Wednesday, March 3, 2010

I Heart JoMar

I used to be such a snob. I've lived in the Philadelphia area for over 30 years and I never went to JoMar. At one point, there was a JoMar location about a mile and a half away from me and I was too much of a snob to ever go there. But lately, it seemed every sewist I know raved about JoMar. I felt left out because I'd never been there. Actually, I did go once. In the Summer of 2008 I think, I was early for a lunch date so I ran in and out in about 15 minutes – hardly enough time to form an impression.

At the PR Weekend Planning meeting, my colleagues talked about the JoMar in Norristown and I decided to make that location my first "real" visit. I was very pleasantly surprised. I found two really nice pieces for 20% off the regular price. That was 20% off $2.00! $1.60 a yard!!! Even the fabric buyer/department manager complimented my selections. I left with 10 yards and I felt great!

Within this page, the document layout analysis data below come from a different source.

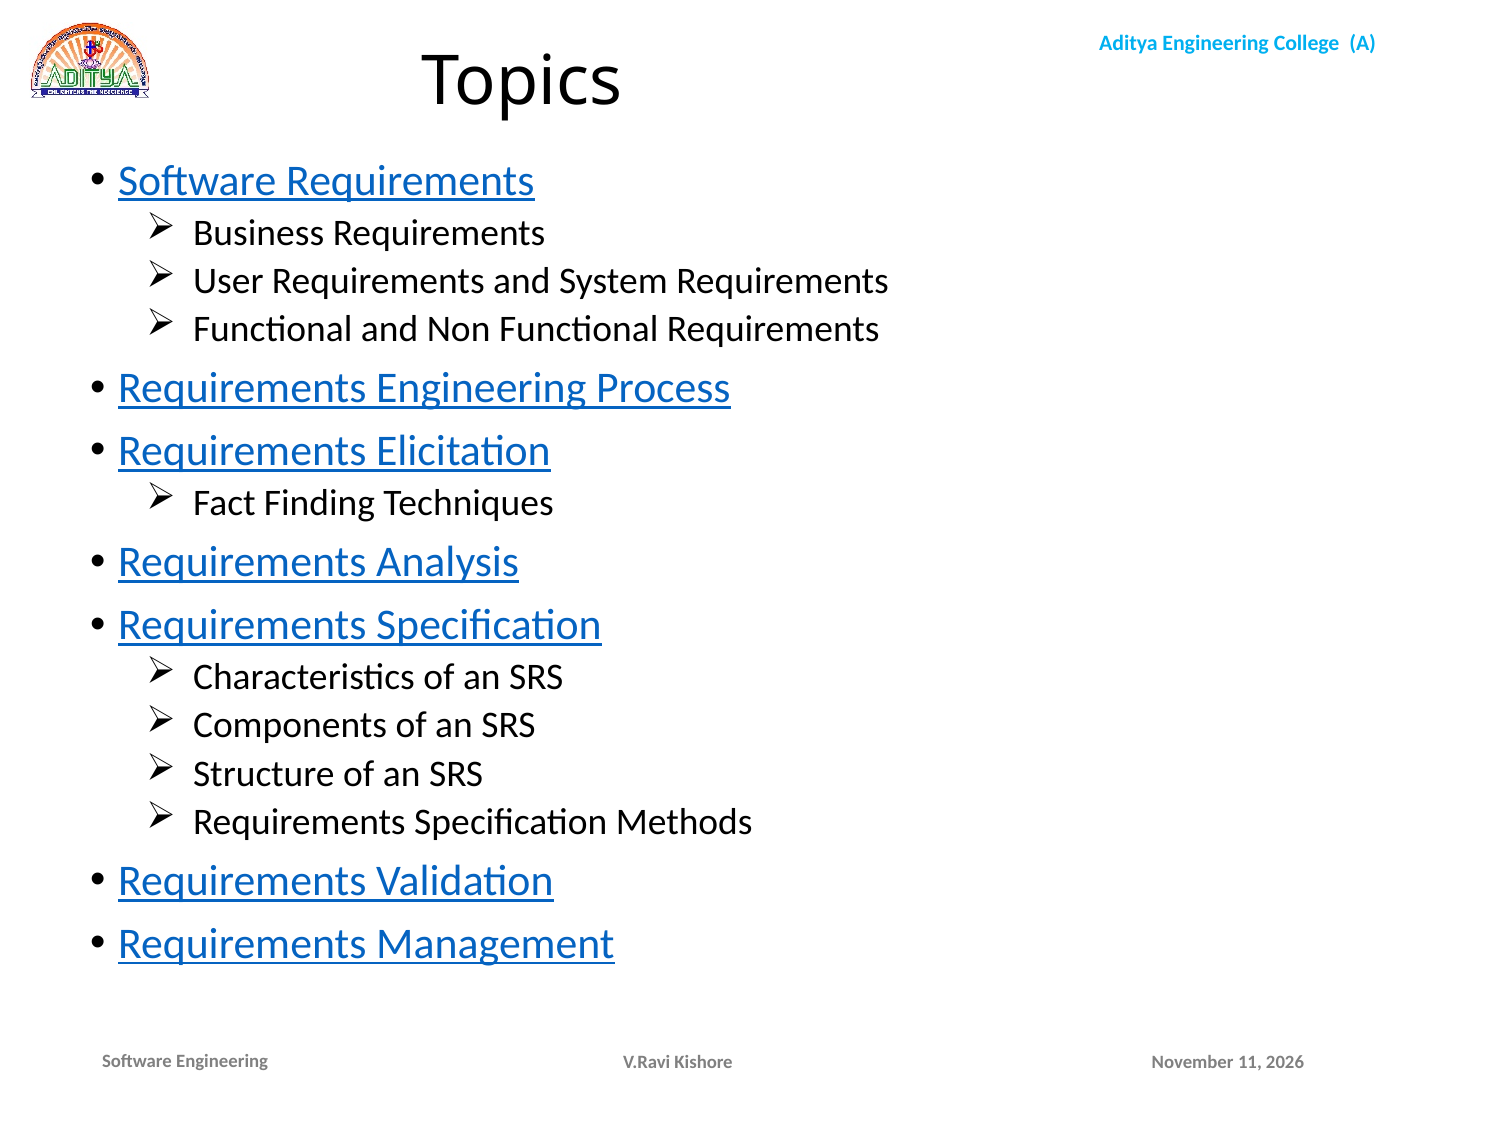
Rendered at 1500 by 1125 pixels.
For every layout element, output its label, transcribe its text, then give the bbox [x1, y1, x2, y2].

footer V.Ravi Kishore [509, 1031, 847, 1092]
list Software Requirements Business Requirements User Requirements and System Requirements Functional and Non Functional Requirements Requirements Engineering Process Requirements Elicitation Fact Finding Techniques Requirements Analysis Requirements Specification Characteristics of an SRS Components of an SRS Structure of an SRS Requirements Specification Methods Requirements Validation Requirements Management [75, 149, 1401, 1000]
picture [29, 22, 150, 98]
title Topics [256, 0, 1500, 166]
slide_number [1136, 1031, 1396, 1092]
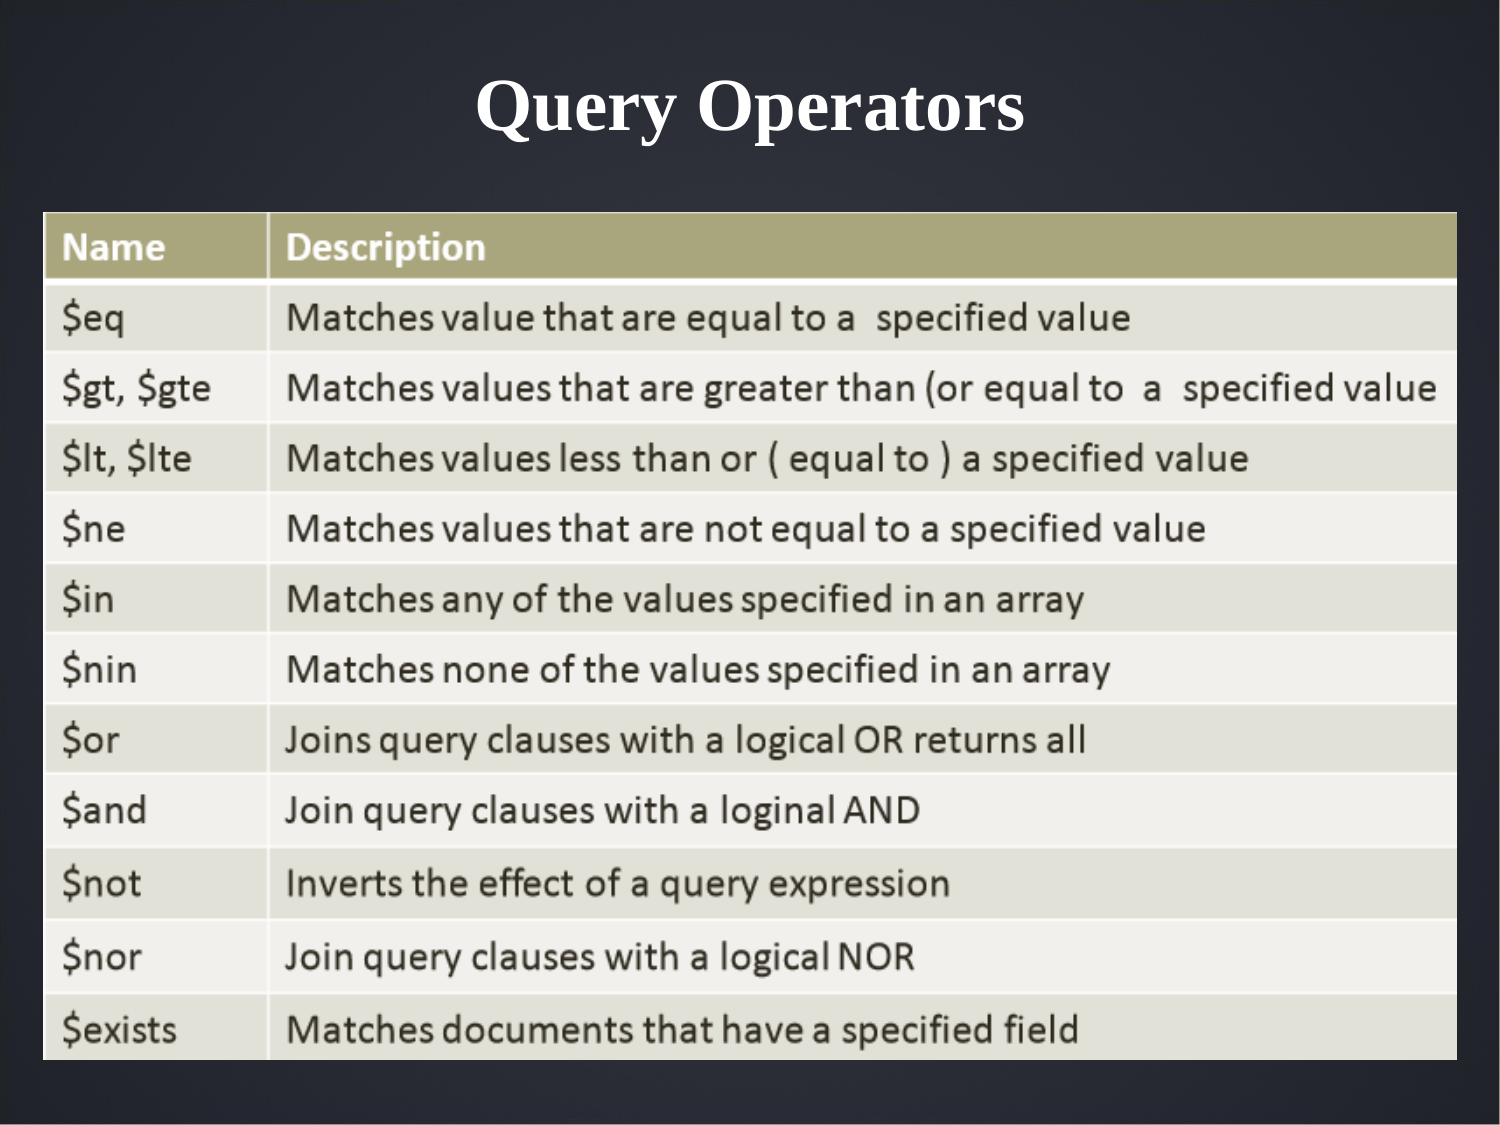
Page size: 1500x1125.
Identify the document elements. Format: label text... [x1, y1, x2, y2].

title Query Operators [264, 55, 1235, 147]
picture [0, 0, 1500, 1125]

I couldn't wait to try the South Philadelphia location. It was closer to me and I hoped the fabrics and selection were just as good. When I finally I went to the South Philly location I found two more pieces to make a nice summer outfit.

Five yards of fabric and a zipper came to about $11.00! I was so happy I could have cried. There is a down side to JoMar, however. Every roll of fabric is not a gem. As is the case in every fabric store, there are rolls of cheap, ugly fabric, but they can be avoided with careful shopping.

Discovering and loving JoMar is really about changing the way I shop for fabric. I used to believe JoAnn, with it's one-stop shopping, was the only place to buy fabric. When I wanted to sew something, I went to JoAnn, chose a pattern and bought the fabric and notions all in one trip. JoMar is not conducive to that type of shopping because you never know what you will find there. I still buy an occasional piece of fabric from JoAnn, but it's become the exception rather than the rule. Now that I've finally found JoMar, I'm going to take my newly evolved attitude there as much as possible.